Una volta tanto, per spiegare la complessa materia, è più semplice partire dalla seconda parte. La bozza di intesa sulle modifiche al Patto, che rientrerà in vigore l'anno prossimo, non piace alla Germania. Ieri il ministro delle Finanze, il liberale Christian Lindner, se ne è nuovamente lamentato a mezzo del Financial Times. Il politico tedesco ha ricordato che Berlino ha chiesto una regola di riduzione del rapporto debito/Pil dei paesi fortemente indebitati dell'1% all'anno. «Abbiamo molti altri Paesi dalla nostra parte», ha detto. Il compromesso raggiunto (ferme restando le regole auree di un tetto al 60% del rapporto debito/Pil e del 3% per il deficit/Pil). Il compromesso finora raggiunto prevede una correzione quadriennale per i Paesi ad alto debito come l'Italia pari allo 0,85% cioè sui 14-15 miliardi di euro annui. Concordando un piano di rientro del debito più lungo (7 anni) si può scendere sullo 0,45% annuo, ossia sui 7-8 miliardi. La Germania, ha precisato Lindner, «ha già incontrato gli altri Stati membri a metà strada», ricordando l'ok all'abolizione di tagliare il debito di un ventesimo all'anno per i Paesi oltre il 60 per cento.

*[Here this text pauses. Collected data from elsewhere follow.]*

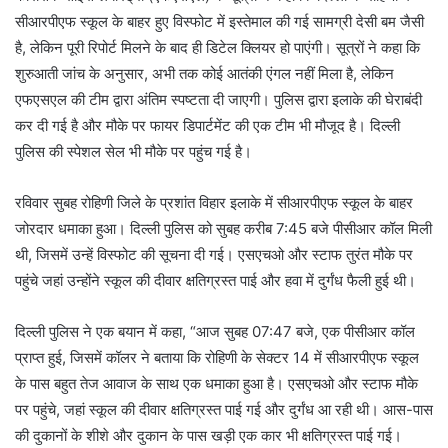
सीआरपीएफ स्कूल के बाहर हुए विस्फोट में इस्तेमाल की गई सामग्री देसी बम जैसी
है, लेकिन पूरी रिपोर्ट मिलने के बाद ही डिटेल क्लियर हो पाएंगी। सूत्रों ने कहा कि
शुरुआती जांच के अनुसार, अभी तक कोई आतंकी एंगल नहीं मिला है, लेकिन
एफएसएल की टीम द्वारा अंतिम स्पष्टता दी जाएगी। पुलिस द्वारा इलाके की घेराबंदी
कर दी गई है और मौके पर फायर डिपार्टमेंट की एक टीम भी मौजूद है। दिल्ली
पुलिस की स्पेशल सेल भी मौके पर पहुंच गई है।
रविवार सुबह रोहिणी जिले के प्रशांत विहार इलाके में सीआरपीएफ स्कूल के बाहर
जोरदार धमाका हुआ। दिल्ली पुलिस को सुबह करीब 7:45 बजे पीसीआर कॉल मिली
थी, जिसमें उन्हें विस्फोट की सूचना दी गई। एसएचओ और स्टाफ तुरंत मौके पर
पहुंचे जहां उन्होंने स्कूल की दीवार क्षतिग्रस्त पाई और हवा में दुर्गंध फैली हुई थी।
दिल्ली पुलिस ने एक बयान में कहा, “आज सुबह 07:47 बजे, एक पीसीआर कॉल
प्राप्त हुई, जिसमें कॉलर ने बताया कि रोहिणी के सेक्टर 14 में सीआरपीएफ स्कूल
के पास बहुत तेज आवाज के साथ एक धमाका हुआ है। एसएचओ और स्टाफ मौके
पर पहुंचे, जहां स्कूल की दीवार क्षतिग्रस्त पाई गई और दुर्गंध आ रही थी। आस-पास
की दुकानों के शीशे और दुकान के पास खड़ी एक कार भी क्षतिग्रस्त पाई गई।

Il ministro dell'Economia, Giancarlo Giorgetti, ha sempre rilevato come sia necessario «privilegiare solo la spesa che effettivamente produce un significativo impatto positivo sul Pil». Un taglio del debito, infatti, determina un impatto recessivo in quanto gli investimenti pubblici sono i primi a essere tagliati quando si tratta di mettere i conti in ordine: salvare le priorità del Pnrr come green e digitale sarebbe salvifico in questo senso. Ma Lindner ieri ha sottolineato come «il risultato della riforma» del Patto «deve essere difendibile: le nuove regole fiscali non possono essere fatte solo di esenzioni». La Germania è stata una dei più strenui propugnatori dell'«analisi di sostenibilità», cioè un giudizio emesso da un organismo tecnico che dovrebbe valutare ex ante se un Paese sia in grado di rispettare i parametri europei.

Di qui la scelta di Meloni di alzare il tiro sul Mes. Il nostro Paese, dopo che nello scorso dicembre il Bundesverfassungsgericht tedesco ha dato il suo via libera, è l'unico a non aver proceduto alla ratifica. I ddl ad hoc, proposti da Pd e Iv, torneranno la prossima settimana in commissione Esteri alla Camera ma l'approdo in Aula, previsto nel corso di questo mese, non è calendarizzato. Il Mes, infatti, dovrebbe diventare un «braccio» aggiuntivo del Fondo unico di risoluzione per le crisi bancarie. La questione, tuttavia, è quella delle condizionalità connesse all'attivazione delle linee di credito. Il salvataggio di una banca «di rilevanza sistemica» comporterebbe, infatti, l'attivazione di una serie di «paracaduti» tra i quali anche il default selettivo dei titoli di Stato. Lo stesso discorso vale per le linee di credito precauzionali per quei Paesi che non dovessero riuscire ad accedere al mercato dei capitali con i propri titoli di Stato.

Meloni anche ieri ha ripetuto che accedere al Mes comporta uno «stigma», dunque non è né utilizzabile né utile. Disarticolare il meccanismo di valutazione tecnica (che potrebbe portarci dritti al default sia sul versante Mes che su quello Patto) è perciò un imperativo.